# Task requirements
Look through the data below, and copy each line that carries the word "Cache".

# The data
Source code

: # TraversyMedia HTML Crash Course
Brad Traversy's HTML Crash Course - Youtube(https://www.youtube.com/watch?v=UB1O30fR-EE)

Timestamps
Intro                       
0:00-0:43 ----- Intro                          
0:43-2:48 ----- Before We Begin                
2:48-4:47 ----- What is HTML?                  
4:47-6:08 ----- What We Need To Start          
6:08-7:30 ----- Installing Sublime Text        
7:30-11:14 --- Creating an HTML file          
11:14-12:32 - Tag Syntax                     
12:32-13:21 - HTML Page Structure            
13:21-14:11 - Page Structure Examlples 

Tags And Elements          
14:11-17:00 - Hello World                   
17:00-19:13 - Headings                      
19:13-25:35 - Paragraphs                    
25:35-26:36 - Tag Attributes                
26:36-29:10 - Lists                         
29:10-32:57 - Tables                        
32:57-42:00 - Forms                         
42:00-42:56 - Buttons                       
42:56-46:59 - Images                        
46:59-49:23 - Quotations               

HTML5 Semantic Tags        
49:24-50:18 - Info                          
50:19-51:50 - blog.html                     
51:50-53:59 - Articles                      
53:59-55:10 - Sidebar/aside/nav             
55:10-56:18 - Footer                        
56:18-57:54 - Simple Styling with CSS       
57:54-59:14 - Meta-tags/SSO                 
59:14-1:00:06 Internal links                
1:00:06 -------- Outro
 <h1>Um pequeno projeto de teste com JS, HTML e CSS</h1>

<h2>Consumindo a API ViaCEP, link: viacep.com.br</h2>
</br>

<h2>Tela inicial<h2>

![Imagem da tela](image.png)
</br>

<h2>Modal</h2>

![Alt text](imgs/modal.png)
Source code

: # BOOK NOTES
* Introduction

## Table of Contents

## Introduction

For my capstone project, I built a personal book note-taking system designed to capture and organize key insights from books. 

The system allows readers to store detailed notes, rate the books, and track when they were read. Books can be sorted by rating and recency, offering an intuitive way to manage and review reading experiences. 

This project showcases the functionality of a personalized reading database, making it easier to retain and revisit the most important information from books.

...

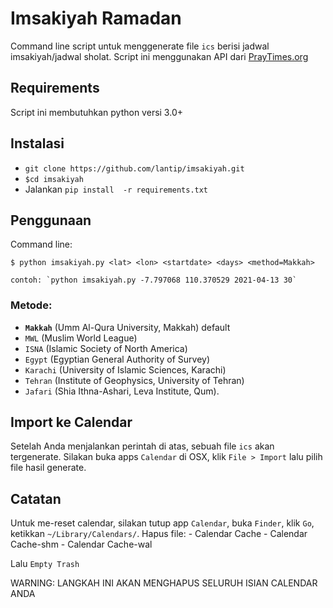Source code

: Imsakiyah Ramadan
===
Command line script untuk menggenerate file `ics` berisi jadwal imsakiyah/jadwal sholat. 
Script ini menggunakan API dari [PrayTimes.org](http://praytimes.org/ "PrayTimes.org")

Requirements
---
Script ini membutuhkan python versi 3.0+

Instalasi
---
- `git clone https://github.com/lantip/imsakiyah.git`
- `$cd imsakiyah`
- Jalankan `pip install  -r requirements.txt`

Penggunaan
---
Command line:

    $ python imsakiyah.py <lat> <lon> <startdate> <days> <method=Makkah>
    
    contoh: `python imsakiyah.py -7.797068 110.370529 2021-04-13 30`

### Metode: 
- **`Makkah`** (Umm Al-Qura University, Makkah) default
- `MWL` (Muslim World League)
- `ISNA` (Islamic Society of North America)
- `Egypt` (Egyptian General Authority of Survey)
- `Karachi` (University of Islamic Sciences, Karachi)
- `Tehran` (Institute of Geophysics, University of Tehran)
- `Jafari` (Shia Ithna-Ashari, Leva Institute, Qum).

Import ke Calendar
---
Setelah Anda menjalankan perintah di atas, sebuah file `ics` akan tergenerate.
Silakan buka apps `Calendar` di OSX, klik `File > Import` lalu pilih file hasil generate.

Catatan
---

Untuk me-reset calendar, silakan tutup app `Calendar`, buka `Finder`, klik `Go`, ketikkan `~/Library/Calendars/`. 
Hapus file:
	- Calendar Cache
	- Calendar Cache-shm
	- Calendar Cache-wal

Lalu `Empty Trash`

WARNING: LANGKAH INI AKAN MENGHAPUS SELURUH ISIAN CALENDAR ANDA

# Task response
	- Calendar Cache
	- Calendar Cache-shm
	- Calendar Cache-wal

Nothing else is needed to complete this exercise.